→ **WHAT YOU ARE ASKED TO DO**:
Copy every line of the material below word for word, leaving out the pictures.

————

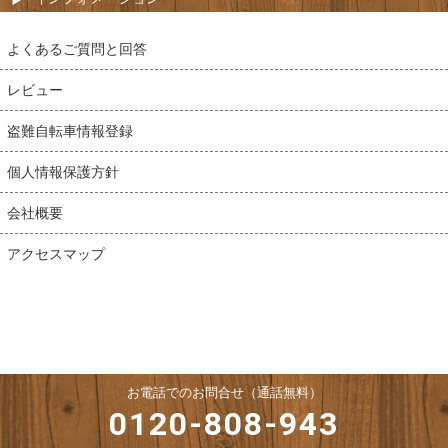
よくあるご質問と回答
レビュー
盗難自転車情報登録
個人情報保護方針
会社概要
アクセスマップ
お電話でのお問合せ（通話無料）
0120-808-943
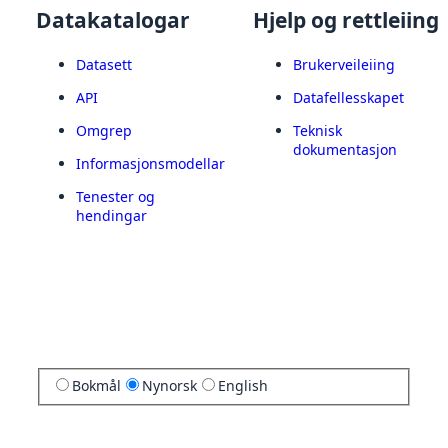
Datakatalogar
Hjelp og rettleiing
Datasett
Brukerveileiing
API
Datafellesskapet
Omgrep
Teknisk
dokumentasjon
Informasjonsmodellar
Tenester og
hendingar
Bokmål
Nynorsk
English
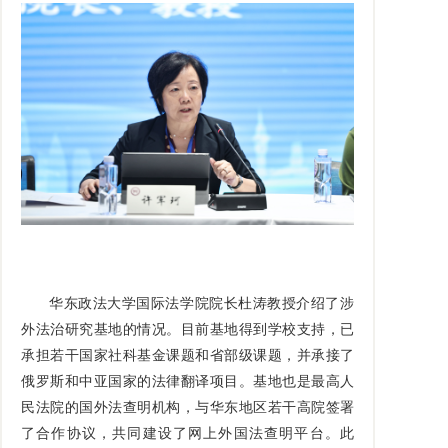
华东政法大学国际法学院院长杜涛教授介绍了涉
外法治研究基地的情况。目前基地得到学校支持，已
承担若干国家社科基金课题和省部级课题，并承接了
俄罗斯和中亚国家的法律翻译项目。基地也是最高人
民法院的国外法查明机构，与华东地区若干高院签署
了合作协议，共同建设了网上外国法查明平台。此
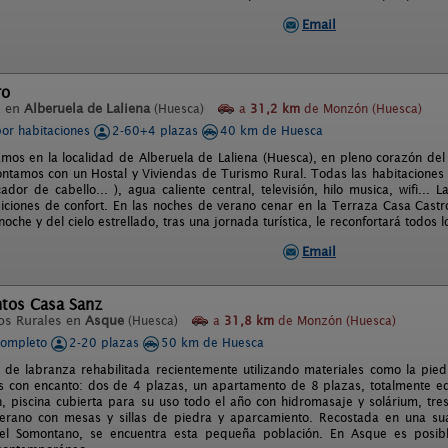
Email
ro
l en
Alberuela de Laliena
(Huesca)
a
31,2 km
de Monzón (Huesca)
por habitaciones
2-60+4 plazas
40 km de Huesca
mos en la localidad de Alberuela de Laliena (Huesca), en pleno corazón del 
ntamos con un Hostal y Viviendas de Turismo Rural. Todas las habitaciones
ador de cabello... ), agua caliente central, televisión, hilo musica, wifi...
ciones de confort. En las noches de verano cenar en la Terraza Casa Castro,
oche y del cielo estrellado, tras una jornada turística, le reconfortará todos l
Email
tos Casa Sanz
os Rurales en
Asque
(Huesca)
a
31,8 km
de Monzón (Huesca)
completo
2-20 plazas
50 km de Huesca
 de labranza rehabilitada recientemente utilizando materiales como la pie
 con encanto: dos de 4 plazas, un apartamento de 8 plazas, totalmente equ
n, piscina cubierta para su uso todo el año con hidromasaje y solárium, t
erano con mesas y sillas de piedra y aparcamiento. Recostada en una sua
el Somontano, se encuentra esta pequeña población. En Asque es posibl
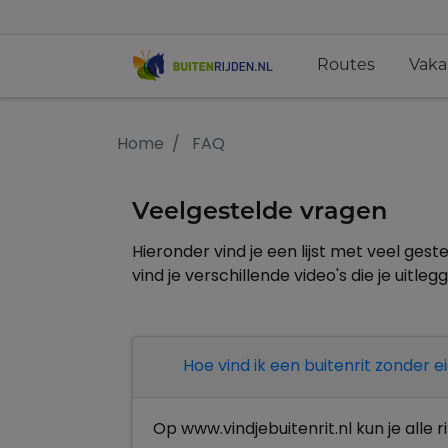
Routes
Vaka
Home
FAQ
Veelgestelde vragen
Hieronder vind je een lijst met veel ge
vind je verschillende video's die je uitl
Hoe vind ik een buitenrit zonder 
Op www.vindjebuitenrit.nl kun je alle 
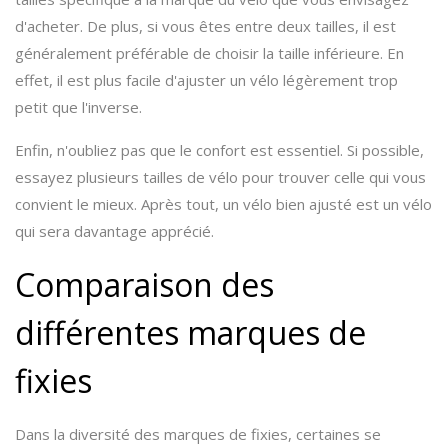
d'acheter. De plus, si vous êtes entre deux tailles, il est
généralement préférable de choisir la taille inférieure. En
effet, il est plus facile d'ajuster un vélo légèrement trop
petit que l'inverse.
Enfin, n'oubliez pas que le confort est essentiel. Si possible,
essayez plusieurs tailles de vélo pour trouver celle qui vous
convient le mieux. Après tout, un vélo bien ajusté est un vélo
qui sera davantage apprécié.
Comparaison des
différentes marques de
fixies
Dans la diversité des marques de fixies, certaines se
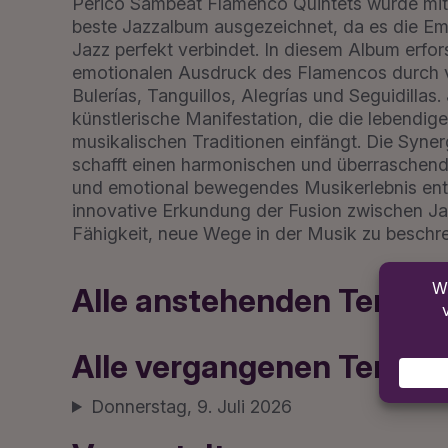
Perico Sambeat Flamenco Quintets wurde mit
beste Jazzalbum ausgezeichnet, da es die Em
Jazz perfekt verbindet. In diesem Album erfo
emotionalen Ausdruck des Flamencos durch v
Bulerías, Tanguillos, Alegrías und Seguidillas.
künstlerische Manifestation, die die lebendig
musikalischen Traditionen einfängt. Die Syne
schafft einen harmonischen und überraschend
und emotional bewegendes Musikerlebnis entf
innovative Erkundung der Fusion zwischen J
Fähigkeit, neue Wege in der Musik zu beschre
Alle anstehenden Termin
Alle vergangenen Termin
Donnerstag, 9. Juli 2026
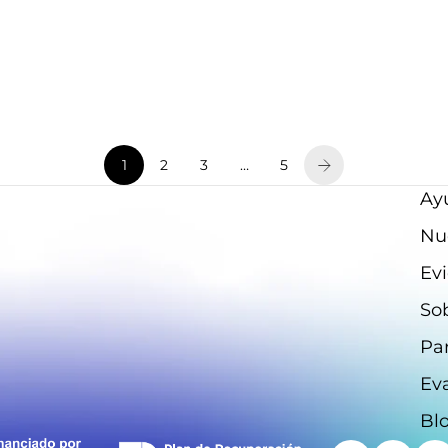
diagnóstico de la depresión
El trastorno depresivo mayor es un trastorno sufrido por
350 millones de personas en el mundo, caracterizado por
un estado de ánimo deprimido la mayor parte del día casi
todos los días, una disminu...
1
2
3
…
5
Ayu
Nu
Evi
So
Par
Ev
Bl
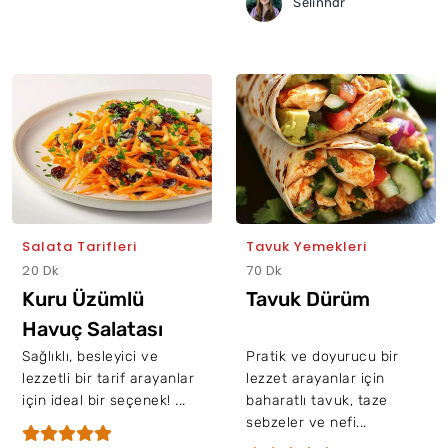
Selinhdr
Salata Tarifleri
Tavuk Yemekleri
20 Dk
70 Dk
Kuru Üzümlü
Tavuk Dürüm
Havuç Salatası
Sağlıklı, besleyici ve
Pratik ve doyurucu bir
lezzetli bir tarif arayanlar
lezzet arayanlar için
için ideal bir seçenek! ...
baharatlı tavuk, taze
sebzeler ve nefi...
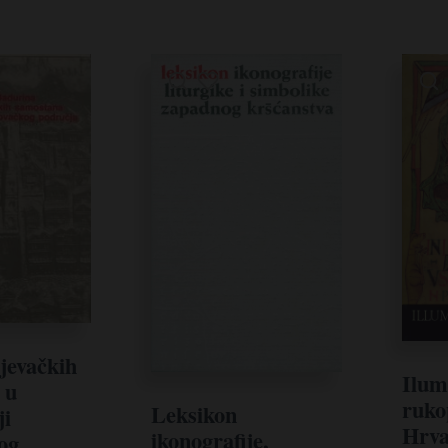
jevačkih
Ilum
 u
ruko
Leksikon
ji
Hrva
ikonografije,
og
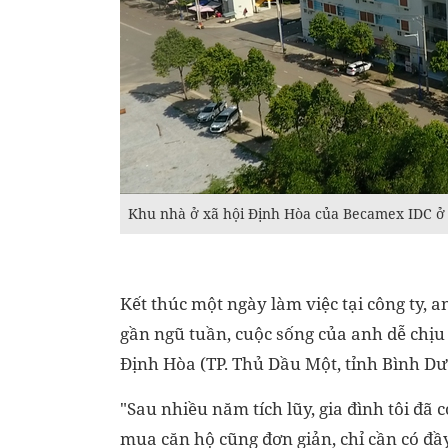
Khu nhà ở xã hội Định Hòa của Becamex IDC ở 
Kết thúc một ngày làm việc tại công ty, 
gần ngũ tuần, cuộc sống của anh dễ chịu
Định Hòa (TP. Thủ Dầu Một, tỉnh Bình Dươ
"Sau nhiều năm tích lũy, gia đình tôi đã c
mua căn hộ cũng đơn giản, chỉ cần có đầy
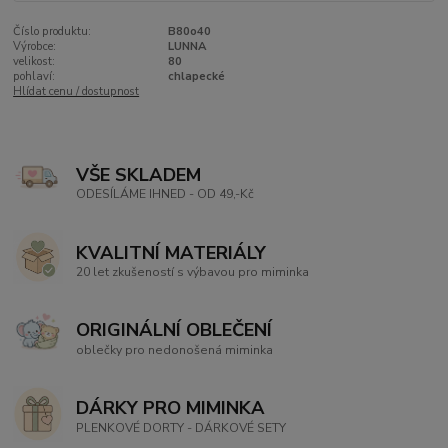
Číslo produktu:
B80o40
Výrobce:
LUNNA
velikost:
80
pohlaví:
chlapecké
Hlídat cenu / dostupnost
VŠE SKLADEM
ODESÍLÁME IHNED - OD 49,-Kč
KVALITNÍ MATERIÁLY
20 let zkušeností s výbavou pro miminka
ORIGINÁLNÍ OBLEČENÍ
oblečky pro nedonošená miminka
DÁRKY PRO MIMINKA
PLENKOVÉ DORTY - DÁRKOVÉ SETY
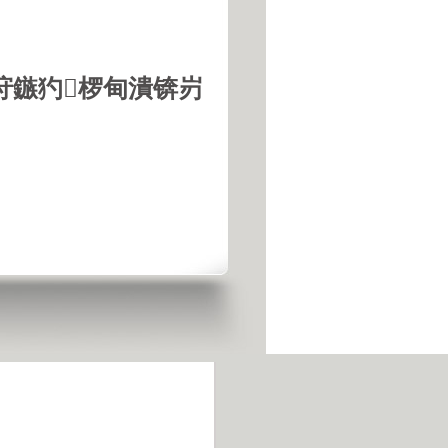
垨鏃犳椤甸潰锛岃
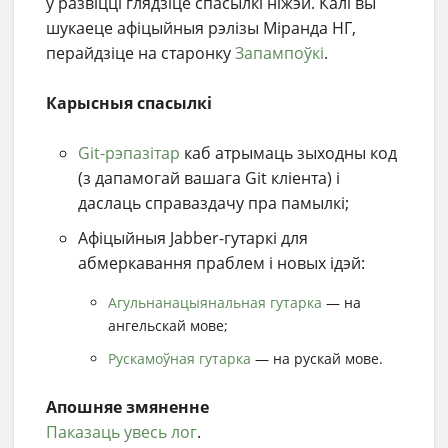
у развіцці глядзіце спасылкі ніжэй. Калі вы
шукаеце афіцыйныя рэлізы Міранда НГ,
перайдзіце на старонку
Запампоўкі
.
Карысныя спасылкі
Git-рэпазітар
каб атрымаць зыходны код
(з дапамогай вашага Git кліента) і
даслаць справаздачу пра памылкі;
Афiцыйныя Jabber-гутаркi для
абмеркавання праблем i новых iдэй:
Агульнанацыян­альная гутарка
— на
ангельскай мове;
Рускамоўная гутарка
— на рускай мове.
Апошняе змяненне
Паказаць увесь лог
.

————

→ **ANSWER BELOW**:
よくあるご質問と回答
レビュー
盗難自転車情報登録
個人情報保護方針
会社概要
アクセスマップ
お電話でのお問合せ（通話無料）
0120-808-943
Datakatalogar
Hjelp og rettleiing
Datasett
Brukerveileiing
API
Datafellesskapet
Omgrep
Teknisk
dokumentasjon
Informasjonsmodellar
Tenester og
hendingar
Bokmål
Nynorsk
English
华东政法大学国际法学院院长杜涛教授介绍了涉
外法治研究基地的情况。目前基地得到学校支持，已
承担若干国家社科基金课题和省部级课题，并承接了
俄罗斯和中亚国家的法律翻译项目。基地也是最高人
民法院的国外法查明机构，与华东地区若干高院签署
了合作协议，共同建设了网上外国法查明平台。此
Email
ro
l en
Alberuela de Laliena
(Huesca)
a
31,2 km
de Monzón (Huesca)
por habitaciones
2-60+4 plazas
40 km de Huesca
mos en la localidad de Alberuela de Laliena (Huesca), en pleno corazón del 
ntamos con un Hostal y Viviendas de Turismo Rural. Todas las habitaciones
ador de cabello... ), agua caliente central, televisión, hilo musica, wifi...
ciones de confort. En las noches de verano cenar en la Terraza Casa Castro,
oche y del cielo estrellado, tras una jornada turística, le reconfortará todos l
Email
tos Casa Sanz
os Rurales en
Asque
(Huesca)
a
31,8 km
de Monzón (Huesca)
completo
2-20 plazas
50 km de Huesca
 de labranza rehabilitada recientemente utilizando materiales como la pie
 con encanto: dos de 4 plazas, un apartamento de 8 plazas, totalmente equ
n, piscina cubierta para su uso todo el año con hidromasaje y solárium, t
erano con mesas y sillas de piedra y aparcamiento. Recostada en una sua
el Somontano, se encuentra esta pequeña población. En Asque es posibl
Routes
Vaka
Home
FAQ
Veelgestelde vragen
Hieronder vind je een lijst met veel ge
vind je verschillende video's die je uitl
Hoe vind ik een buitenrit zonder 
Op www.vindjebuitenrit.nl kun je alle 
d'acheter. De plus, si vous êtes entre deux tailles, il est
généralement préférable de choisir la taille inférieure. En
effet, il est plus facile d'ajuster un vélo légèrement trop
petit que l'inverse.
Enfin, n'oubliez pas que le confort est essentiel. Si possible,
essayez plusieurs tailles de vélo pour trouver celle qui vous
convient le mieux. Après tout, un vélo bien ajusté est un vélo
qui sera davantage apprécié.
Comparaison des
différentes marques de
fixies
Dans la diversité des marques de fixies, certaines se
Perico Sambeat Flamenco Quintets wurde mit
beste Jazzalbum ausgezeichnet, da es die Em
Jazz perfekt verbindet. In diesem Album erfo
emotionalen Ausdruck des Flamencos durch v
Bulerías, Tanguillos, Alegrías und Seguidillas.
künstlerische Manifestation, die die lebendig
musikalischen Traditionen einfängt. Die Syne
schafft einen harmonischen und überraschend
und emotional bewegendes Musikerlebnis entf
innovative Erkundung der Fusion zwischen J
Fähigkeit, neue Wege in der Musik zu beschre
Alle anstehenden Termin
Alle vergangenen Termin
Donnerstag, 9. Juli 2026
diagnóstico de la depresión
El trastorno depresivo mayor es un trastorno sufrido por
350 millones de personas en el mundo, caracterizado por
un estado de ánimo deprimido la mayor parte del día casi
todos los días, una disminu...
1
2
3
…
5
Ayu
Nu
Evi
So
Par
Ev
Bl
Selinhdr
Salata Tarifleri
Tavuk Yemekleri
20 Dk
70 Dk
Kuru Üzümlü
Tavuk Dürüm
Havuç Salatası
Sağlıklı, besleyici ve
Pratik ve doyurucu bir
lezzetli bir tarif arayanlar
lezzet arayanlar için
için ideal bir seçenek! ...
baharatlı tavuk, taze
sebzeler ve nefi...
jevačkih
Ilum
 u
ruko
Leksikon
ji
Hrva
ikonografije,
og
Khu nhà ở xã hội Định Hòa của Becamex IDC ở 
Kết thúc một ngày làm việc tại công ty, 
gần ngũ tuần, cuộc sống của anh dễ chịu
Định Hòa (TP. Thủ Dầu Một, tỉnh Bình Dươ
"Sau nhiều năm tích lũy, gia đình tôi đã c
mua căn hộ cũng đơn giản, chỉ cần có đầy
Číslo produktu:
B80o40
Výrobce:
LUNNA
velikost:
80
pohlaví:
chlapecké
Hlídat cenu / dostupnost
VŠE SKLADEM
ODESÍLÁME IHNED - OD 49,-Kč
KVALITNÍ MATERIÁLY
20 let zkušeností s výbavou pro miminka
ORIGINÁLNÍ OBLEČENÍ
oblečky pro nedonošená miminka
DÁRKY PRO MIMINKA
PLENKOVÉ DORTY - DÁRKOVÉ SETY
垨鏃犳椤甸潰锛岃
у развіцці глядзіце спасылкі ніжэй. Калі вы
шукаеце афіцыйныя рэлізы Міранда НГ,
перайдзіце на старонку
Запампоўкі
.
Карысныя спасылкі
Git-рэпазітар
каб атрымаць зыходны код
(з дапамогай вашага Git кліента) і
даслаць справаздачу пра памылкі;
Афiцыйныя Jabber-гутаркi для
абмеркавання праблем i новых iдэй:
Агульнанацыян­альная гутарка
— на
ангельскай мове;
Рускамоўная гутарка
— на рускай мове.
Апошняе змяненне
Паказаць увесь лог
.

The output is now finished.